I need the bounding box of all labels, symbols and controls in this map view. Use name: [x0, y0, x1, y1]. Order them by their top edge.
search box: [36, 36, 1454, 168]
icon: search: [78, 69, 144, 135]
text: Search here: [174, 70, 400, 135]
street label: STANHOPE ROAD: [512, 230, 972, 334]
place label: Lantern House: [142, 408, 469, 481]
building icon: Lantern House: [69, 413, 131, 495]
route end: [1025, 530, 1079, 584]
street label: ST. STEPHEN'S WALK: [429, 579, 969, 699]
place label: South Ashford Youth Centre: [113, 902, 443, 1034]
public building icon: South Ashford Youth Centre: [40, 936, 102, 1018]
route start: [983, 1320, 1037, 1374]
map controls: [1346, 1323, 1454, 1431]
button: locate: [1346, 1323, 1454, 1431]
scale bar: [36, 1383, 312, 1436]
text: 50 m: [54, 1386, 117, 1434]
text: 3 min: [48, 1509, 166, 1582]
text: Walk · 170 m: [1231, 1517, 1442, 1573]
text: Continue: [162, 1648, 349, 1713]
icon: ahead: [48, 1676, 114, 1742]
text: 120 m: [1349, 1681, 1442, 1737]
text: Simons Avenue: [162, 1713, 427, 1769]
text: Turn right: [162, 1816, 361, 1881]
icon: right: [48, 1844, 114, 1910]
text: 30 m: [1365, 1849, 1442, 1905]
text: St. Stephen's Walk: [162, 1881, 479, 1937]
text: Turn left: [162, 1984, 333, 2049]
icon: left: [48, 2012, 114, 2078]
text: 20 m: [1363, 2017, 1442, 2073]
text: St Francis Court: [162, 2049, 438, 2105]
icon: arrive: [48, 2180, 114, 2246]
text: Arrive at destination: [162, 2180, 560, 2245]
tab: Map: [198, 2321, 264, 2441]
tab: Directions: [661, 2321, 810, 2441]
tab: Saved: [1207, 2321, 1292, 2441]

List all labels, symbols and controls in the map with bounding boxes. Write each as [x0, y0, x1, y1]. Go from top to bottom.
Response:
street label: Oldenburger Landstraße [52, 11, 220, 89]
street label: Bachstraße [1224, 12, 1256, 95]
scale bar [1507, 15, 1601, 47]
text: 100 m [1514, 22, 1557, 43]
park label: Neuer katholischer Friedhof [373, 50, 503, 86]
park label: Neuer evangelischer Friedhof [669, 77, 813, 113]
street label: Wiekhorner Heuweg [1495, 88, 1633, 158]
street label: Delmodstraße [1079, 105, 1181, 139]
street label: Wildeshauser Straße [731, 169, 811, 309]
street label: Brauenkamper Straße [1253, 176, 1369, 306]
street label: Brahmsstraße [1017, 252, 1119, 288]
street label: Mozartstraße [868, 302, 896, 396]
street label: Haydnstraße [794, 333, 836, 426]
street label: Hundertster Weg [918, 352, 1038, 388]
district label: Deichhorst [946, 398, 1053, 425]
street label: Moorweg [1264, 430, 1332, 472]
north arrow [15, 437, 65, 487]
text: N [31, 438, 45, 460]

------------------------

» **Your task**:
What lines in the material above contain the word "Neuer"? Copy them out.

» **Exercise solution**:
park label: Neuer katholischer Friedhof [373, 50, 503, 86]
park label: Neuer evangelischer Friedhof [669, 77, 813, 113]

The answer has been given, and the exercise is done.